Know what else hurts civilians? Guns.
Especially in the hands of cops. It turns out that you need only 11,000 armed policemen to kill an American citizen (sometimes justifiably), but a lower bound of of 27,000 armed civilians to kill an American citizen (sometimes justifiably)**.

*Except for the threat to the public from the police. 900 people were assaulted and injured, and literally none of those injuries would have happened - nor any others - if the police had not been there...
 
I'm trying to imagine a situation in a country where civilians can legally possess and carry firearms where armed police would storm polling stations and beat up women inside, just on a whim. I'm kinda drawing a blank, because absolutely no police force anywhere would think that would end well for anybody, and they'd likely be far more willing to perhaps try another solution.

Meanwhile, in disarmed Catalonia...

I mean, this is literally a situation where a highly militarised police force - Guardia Civil, which is a military body that carries out policing - carried out unprovoked attacks on an opinion poll, because the state of Spain said it was illegal to have an opinion. How do people defend their rights from that kind of gross abuse if they cannot carry any counter-threat of force? That's straight up and down a disarmed population having their rights (and you can pick from them here: free speech; free assembly; due process; cruel and unusual punishment; suffrage) abused by a state - which is the very purpose of legislation like the Second Amendment.


Hey, did we cover yet the fact that the Guardia used illegal ammunition - rubber bullets have been banned in Catalonia since 2014 - to carry out these abuses? Good job they were made illegal, so no-one could use them. Except the police, on unarmed civilians.

Well, you could start by imagining a country like Spain, which experienced a bloody & brutal civil war, which frankly still lies beneath Catalans' desire for independence now. The two sides were armed, both felt justified in their position & the result was death & destruction on a grand scale & decades of a fascist dictatorship. Armed resistance is no guarantee of a favorable outcome.

What would have happened last week if Catalan separatists were armed & fought back is unknowable, but I doubt the outcome would have been preferable. It's unclear how the Catalonia situation will ultimately be resolved, but domestic & international pressure could be brought to bear & a non-violent, political solutions is always a possibility.

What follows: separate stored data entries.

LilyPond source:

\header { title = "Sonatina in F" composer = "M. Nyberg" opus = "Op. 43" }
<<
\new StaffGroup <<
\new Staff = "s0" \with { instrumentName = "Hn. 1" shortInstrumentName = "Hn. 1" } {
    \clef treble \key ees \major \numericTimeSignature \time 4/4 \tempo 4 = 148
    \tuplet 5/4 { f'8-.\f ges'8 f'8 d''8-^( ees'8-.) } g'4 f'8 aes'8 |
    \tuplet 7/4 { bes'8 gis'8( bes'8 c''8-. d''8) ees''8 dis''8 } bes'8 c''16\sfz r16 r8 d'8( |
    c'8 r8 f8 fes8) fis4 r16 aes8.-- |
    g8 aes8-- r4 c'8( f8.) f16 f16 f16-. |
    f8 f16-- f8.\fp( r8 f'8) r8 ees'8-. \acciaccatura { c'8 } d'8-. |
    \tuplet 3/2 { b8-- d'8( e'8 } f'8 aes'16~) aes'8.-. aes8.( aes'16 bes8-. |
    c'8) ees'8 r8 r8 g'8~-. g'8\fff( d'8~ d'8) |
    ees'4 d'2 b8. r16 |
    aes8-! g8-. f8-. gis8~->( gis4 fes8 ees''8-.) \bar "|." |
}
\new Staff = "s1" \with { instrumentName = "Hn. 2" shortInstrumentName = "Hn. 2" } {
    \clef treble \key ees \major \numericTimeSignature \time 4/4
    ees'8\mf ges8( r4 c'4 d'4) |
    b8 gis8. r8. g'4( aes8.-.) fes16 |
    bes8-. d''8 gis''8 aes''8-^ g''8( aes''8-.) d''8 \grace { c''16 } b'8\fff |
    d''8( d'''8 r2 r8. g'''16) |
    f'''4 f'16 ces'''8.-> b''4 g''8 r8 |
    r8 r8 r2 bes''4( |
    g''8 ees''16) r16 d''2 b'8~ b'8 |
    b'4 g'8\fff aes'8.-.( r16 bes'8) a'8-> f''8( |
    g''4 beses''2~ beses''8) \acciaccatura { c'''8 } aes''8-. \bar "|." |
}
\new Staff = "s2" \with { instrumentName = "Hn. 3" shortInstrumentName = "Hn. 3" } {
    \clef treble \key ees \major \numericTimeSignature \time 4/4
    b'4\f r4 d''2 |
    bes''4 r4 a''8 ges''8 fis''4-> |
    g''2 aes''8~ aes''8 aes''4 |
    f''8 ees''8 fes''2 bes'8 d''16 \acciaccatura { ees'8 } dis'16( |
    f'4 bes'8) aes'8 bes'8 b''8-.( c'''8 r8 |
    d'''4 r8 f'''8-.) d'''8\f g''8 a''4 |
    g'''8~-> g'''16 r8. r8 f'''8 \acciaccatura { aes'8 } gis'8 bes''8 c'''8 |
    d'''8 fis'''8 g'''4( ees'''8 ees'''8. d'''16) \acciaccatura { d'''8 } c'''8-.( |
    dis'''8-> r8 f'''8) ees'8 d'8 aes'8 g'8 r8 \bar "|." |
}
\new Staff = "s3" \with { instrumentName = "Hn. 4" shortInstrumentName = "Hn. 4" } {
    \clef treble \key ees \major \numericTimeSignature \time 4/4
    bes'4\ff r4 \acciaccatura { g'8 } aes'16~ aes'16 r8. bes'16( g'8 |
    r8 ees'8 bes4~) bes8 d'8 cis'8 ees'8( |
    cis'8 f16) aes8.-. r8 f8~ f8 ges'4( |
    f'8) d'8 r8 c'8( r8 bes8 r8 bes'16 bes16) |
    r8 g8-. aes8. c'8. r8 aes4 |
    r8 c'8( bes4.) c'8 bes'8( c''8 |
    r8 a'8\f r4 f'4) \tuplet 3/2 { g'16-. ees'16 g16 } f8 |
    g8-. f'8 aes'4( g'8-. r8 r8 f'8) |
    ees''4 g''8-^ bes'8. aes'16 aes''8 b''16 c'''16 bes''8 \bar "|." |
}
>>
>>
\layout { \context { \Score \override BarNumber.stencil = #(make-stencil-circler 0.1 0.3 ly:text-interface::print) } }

If you look at the US the Second Amendment is often presented as the "people" being able to defend their "rights" against an overbearing "government", but in reality, it's more likely that it would be one faction of the people taking up arms against another faction, with different elements of the "state" taking one side or the other. Again, there has been a clear historical example of this in the American Civil War.
 
Hey, making automatic weapons illegal is useless based on what happened, so why not make them legal again?

I mean, criminals are going to be criminals.